With that in mind, Markus Kuger, Chief Economist at commercial data & analytics firm, Dun & Bradstreet, has shared his thoughts on what both no-deal and a negotiated Brexit might mean below, including data from Dun & Bradstreet’s risk index and research.
“As the UK begins its road to recovery from the coronavirus pandemic, Brexit negotiations have once again resumed and there is optimism that a deal will be reached. The UK’s exit from the EU is likely to have a lasting impact on the economy as trading with and within the UK will become much more complex for companies. Our analysis shows that a no deal Brexit, where trading reverts to World Trade Organisation rules and the pound weakens, would be especially damaging at a time when COVID-19 recovery is a priority. Even in the event that a deal is secured, companies with cross-border supply chains can expect costs to go up, with significant changes to what and how they can trade across Europe.
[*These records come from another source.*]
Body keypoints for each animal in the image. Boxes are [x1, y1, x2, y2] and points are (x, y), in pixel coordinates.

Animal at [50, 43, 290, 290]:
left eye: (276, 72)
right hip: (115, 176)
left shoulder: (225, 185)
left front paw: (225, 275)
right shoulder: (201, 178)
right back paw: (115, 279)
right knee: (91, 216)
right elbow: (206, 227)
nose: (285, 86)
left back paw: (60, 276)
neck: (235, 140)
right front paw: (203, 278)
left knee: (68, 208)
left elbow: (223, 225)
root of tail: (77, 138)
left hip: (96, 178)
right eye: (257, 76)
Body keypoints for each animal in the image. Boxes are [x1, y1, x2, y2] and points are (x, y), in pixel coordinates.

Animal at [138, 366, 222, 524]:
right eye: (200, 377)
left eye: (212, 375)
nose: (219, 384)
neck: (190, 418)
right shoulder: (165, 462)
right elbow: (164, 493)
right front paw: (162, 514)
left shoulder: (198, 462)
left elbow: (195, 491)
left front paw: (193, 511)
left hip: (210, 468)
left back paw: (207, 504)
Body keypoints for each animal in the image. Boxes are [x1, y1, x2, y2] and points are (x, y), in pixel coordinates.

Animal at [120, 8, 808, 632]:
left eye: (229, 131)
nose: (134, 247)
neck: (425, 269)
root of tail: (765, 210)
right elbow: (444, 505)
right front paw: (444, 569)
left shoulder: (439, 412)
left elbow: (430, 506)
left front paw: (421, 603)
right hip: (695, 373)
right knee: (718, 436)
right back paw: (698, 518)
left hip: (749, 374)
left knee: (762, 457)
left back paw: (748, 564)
“Until businesses gain more clarity on the changes to their supply chains, it will be incredibly difficult for companies to assess and manage risk. Consequently, Dun & Bradstreet’s country risk rating for the UK remains at an all-time low and we have also adjusted several of our macro-economic projections including our forecast for GDP – which we now predict will contract by 8.5% in 2020.
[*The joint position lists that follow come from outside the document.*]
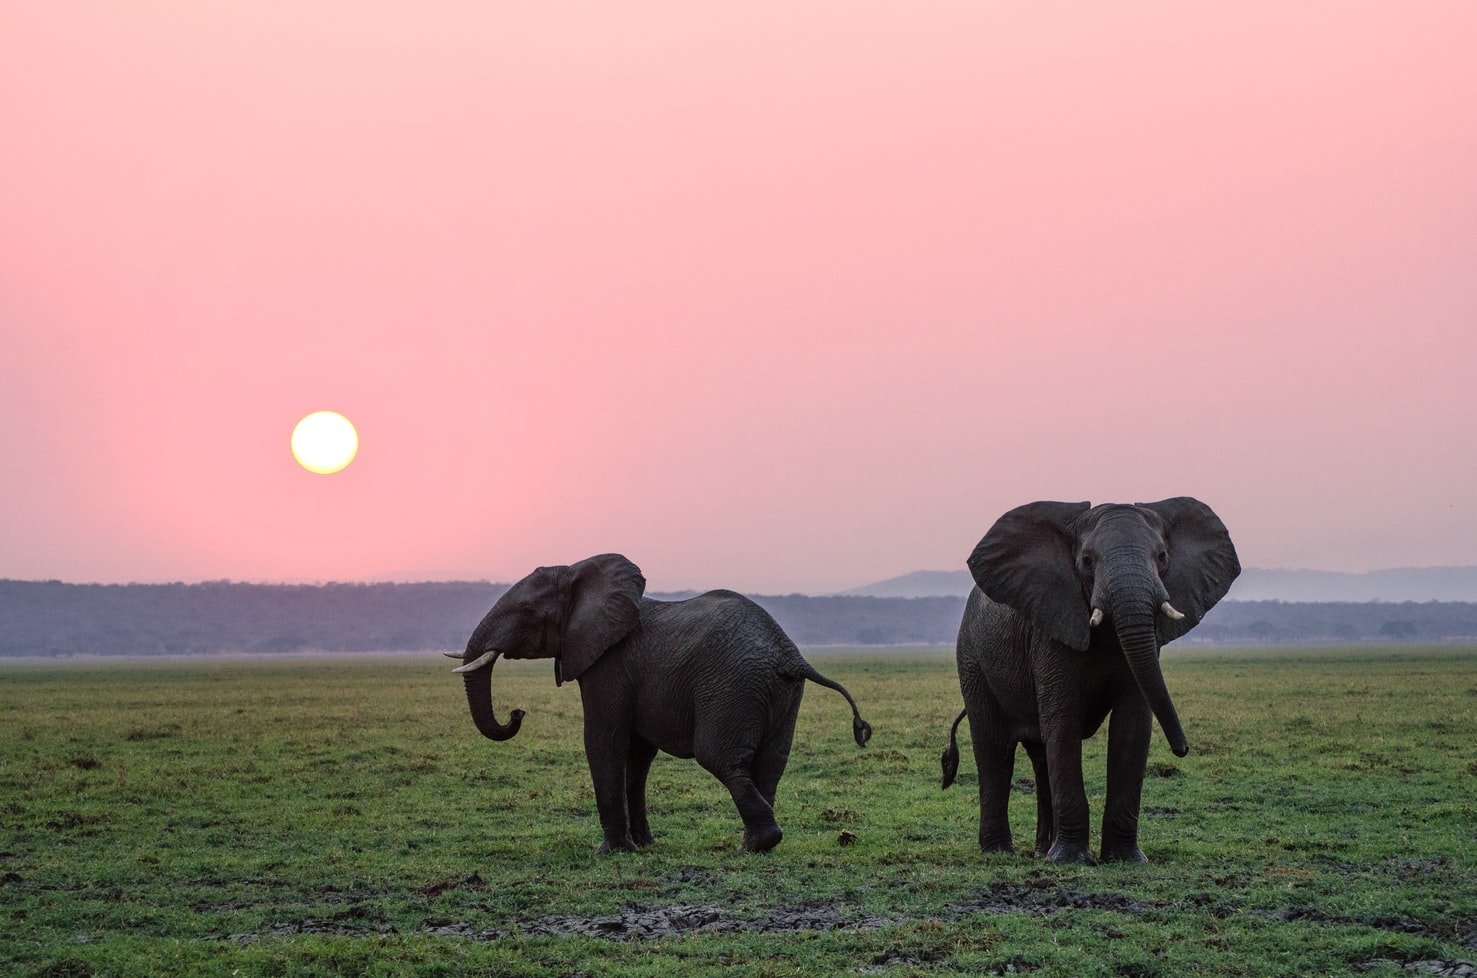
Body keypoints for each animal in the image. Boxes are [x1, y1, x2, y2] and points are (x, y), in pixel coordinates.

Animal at [443, 555, 868, 856]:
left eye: (527, 613)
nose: (516, 713)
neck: (579, 572)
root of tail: (789, 655)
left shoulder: (608, 664)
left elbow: (603, 740)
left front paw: (612, 851)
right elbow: (637, 754)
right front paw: (644, 846)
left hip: (732, 688)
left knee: (720, 758)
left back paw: (758, 844)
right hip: (780, 694)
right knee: (770, 764)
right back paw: (753, 845)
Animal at [939, 499, 1240, 868]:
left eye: (1162, 557)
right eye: (1086, 561)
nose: (1182, 749)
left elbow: (1132, 728)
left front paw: (1126, 860)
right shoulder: (1052, 630)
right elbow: (1064, 723)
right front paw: (1071, 861)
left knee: (1040, 755)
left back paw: (1041, 851)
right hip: (973, 660)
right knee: (995, 748)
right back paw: (1000, 852)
“When we conducted a survey of small and medium businesses at the end of 2019, nearly half of respondents (46%) said they were concerned about the impact of Brexit on relationships with their EU suppliers. Whether or not a deal is reached will have a significant impact on supply chain management, and having full overnight of business relationships will be key to identifying risk and opportunity. Despite the challenges involved, 46% of SMEs surveyed did say they had a clear business strategy in place to manage the impact of Brexit on their business. Having access to the latest data to inform decisions will be more important than ever as the trade environment transforms.”